START EXERCISE TEXT

The New Mexico civil rights lawsuit was filed by the Mountain States Legal Foundation, whose President, William Perry Pendley, sent me the following statement:

“The lawlessness we have seen emanating from Washington, DC, has spread like a wildfire across the country. When elected politicians, senior administration officials, and career bureaucrats proudly proclaim that the Constitution is irrelevant and the law is whatever they say it is, it is little wonder that officials across the country follow their bad example. From coast-to-coast, isolated units of local government have declared that, regardless of what the federal and state constitutions or federal and state laws provide, they will bar their residents from using their property, creating jobs, and generating revenue and if the locals do not like it, then they can sue. I am proud that landowners in Mora County and the Independent Petroleum Association of New Mexico have the courage to demand adherence to constitutional liberties and the rule of law and have asked Mountain States Legal Foundation to represent them in that important battle.”

As Pendley indicates, all of these fracking and drilling bans and/or moratoriums are part of an attempted national movement led by the Community Environmental Legal Defense Fund, which has drafted model legislation for communities—such as Mora County, NM; Oberlin, OH; and Lafayette, CO—known as the Community Bill of Rights.

The “symbolic” votes in communities with no oil-and-gas development are part of a strategy to target left-leaning constituencies where ordinances can be passed and momentum can be built. Addressing the approach, Nikkel observed: “As the debate moves from places like Boulder and Lafayette—which come with highly Democratic constituencies—to purple Colorado, you're going to see a different outcome.”

Because of efforts to ban fracking—which, along with horizontal drilling has just allowed the U.S. to pass a milestone in the march toward energy self-sufficiency—the House of Representatives has drafted the Protecting States’ Rights to Promote American Energy Security Act (H.R. 2728), which would keep states in charge of hydraulic fracturing as they have always done and keep the EPA out of it. H.R. 2728 is scheduled to come up for a vote as early as November 18. Please contact your Representative to encourage support of H.R. 2728.

END EXERCISE TEXT

QUESTIONS TO ANSWER ->
a) In the fracking-ban text, which group drafted the model legislation called the Community Bill of Rights?
b) Retype the fracking-ban text from "Because of efforts" up to and including "of H.R. 2728.".
c) Write what comes next in the fracking-ban text, picking up right after its final sentence.

START STUDY MATERIAL

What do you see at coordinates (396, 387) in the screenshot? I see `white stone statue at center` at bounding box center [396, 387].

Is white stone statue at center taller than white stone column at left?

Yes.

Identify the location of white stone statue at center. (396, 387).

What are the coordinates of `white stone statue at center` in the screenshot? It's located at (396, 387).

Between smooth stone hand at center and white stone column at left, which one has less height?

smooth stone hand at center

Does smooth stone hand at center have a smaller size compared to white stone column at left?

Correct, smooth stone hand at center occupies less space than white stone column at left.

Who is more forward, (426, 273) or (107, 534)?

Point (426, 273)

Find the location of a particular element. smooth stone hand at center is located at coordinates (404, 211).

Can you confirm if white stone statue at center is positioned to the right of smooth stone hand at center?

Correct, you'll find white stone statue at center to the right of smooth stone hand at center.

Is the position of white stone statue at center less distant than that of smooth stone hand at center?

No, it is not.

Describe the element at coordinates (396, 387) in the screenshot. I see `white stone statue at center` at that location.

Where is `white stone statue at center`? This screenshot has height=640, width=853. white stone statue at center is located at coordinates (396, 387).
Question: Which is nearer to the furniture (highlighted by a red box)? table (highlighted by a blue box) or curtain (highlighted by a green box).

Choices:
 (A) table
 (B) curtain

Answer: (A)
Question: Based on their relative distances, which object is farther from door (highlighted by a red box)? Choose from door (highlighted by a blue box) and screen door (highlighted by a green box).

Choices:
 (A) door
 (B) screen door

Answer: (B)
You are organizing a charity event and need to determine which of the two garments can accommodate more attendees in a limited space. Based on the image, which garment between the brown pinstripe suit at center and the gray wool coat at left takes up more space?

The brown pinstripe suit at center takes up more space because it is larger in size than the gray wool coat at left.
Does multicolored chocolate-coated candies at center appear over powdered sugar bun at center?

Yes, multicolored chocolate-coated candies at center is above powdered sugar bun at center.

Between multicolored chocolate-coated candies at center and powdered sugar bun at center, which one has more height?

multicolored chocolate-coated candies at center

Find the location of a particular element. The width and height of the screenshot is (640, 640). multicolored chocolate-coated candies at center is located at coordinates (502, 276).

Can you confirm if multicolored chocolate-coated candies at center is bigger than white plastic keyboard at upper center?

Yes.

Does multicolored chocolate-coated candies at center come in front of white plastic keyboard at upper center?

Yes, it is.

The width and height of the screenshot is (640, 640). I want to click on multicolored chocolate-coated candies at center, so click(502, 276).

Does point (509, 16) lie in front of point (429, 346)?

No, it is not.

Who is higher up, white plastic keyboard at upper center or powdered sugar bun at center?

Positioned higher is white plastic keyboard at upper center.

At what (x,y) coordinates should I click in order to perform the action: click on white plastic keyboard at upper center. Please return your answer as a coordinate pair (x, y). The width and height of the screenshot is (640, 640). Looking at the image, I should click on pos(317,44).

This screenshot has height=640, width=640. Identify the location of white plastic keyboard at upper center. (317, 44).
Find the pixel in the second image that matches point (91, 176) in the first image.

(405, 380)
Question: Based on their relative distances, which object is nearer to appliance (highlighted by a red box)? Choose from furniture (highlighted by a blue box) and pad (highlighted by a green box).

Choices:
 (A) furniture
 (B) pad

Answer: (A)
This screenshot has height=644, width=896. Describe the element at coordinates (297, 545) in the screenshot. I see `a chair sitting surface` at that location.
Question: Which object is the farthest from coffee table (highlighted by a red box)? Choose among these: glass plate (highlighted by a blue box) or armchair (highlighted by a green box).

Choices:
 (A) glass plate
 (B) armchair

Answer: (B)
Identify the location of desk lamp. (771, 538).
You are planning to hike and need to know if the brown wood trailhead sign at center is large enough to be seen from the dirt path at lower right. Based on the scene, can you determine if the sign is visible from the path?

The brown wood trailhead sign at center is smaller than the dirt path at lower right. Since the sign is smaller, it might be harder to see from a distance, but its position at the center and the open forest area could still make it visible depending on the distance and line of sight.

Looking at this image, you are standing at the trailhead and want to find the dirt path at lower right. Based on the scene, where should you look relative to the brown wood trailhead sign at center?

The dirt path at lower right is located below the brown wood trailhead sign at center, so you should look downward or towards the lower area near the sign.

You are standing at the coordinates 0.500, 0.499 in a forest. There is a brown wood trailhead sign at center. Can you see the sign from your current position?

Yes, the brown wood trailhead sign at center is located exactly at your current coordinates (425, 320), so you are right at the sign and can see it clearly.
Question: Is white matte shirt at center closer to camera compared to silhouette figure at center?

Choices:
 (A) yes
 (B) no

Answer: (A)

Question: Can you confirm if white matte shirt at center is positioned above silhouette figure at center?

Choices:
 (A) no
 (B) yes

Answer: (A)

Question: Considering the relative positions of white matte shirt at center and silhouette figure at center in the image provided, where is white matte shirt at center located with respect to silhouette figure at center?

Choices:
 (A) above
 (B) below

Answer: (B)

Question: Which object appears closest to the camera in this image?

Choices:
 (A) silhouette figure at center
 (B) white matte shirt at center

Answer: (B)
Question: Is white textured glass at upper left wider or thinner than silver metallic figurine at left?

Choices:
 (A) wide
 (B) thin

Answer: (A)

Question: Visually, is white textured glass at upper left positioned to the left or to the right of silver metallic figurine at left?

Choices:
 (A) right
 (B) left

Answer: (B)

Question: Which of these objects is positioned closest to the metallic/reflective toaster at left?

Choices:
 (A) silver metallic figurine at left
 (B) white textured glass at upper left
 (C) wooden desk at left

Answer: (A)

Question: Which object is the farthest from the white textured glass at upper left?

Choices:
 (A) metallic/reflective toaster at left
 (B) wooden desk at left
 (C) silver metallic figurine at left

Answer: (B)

END STUDY MATERIAL

ANSWERS GIVEN ->
a) The Community Environmental Legal Defense Fund.

b)
Because of efforts to ban fracking—which, along with horizontal drilling has just allowed the U.S. to pass a milestone in the march toward energy self-sufficiency—the House of Representatives has drafted the Protecting States’ Rights to Promote American Energy Security Act (H.R. 2728), which would keep states in charge of hydraulic fracturing as they have always done and keep the EPA out of it. H.R. 2728 is scheduled to come up for a vote as early as November 18. Please contact your Representative to encourage support of H.R. 2728.

c)
“When we talk about banning fracking, we’re talking about outlawing a process that is absolutely critical to developing our vast energy resources and intentionally forfeiting billions in economic activity and tax revenue.” Addressing the election results, Jon Haubert, Communications Director for Coloradoans for Responsible Energy Development, adds: “The need for education about one of our state’s—and nation’s—most important topics clearly won’t be going away. In Colorado especially, there are high standards and model regulations in place to ensure that the health and safety of our communities come first. As we discovered in these elections, not enough know that.” Haubert places some of the blame “squarely on the oil and natural gas industry for not properly educating the public.”

Russell Mendell, statewide director for Frack Free Colorado, has declared: “This is the point in history where communities need to decide if they want to stay addicted to hydrocarbons and fossil fuels or move toward sustainable energy.” In response, many have proposed that if communities with potential oil-and-gas development choose to ban it, they should truly break their so-called hydrocarbon addiction and quit using oil and gas.

The outcome of the fracking fight will be fought in the court of public opinion, as much as it will be in state and federal courtrooms. Though environmental groups have declared victory in this round, the fight is far from over. Earlier this year, Democratic Governor, Jerry Brown of California, signed a law in September that specifically allows fracking. Across the country, people—from Youngstown, OH, to California’s Governor Brown—understand that “energy development” bring jobs and economic growth. They understand that energy makes America great.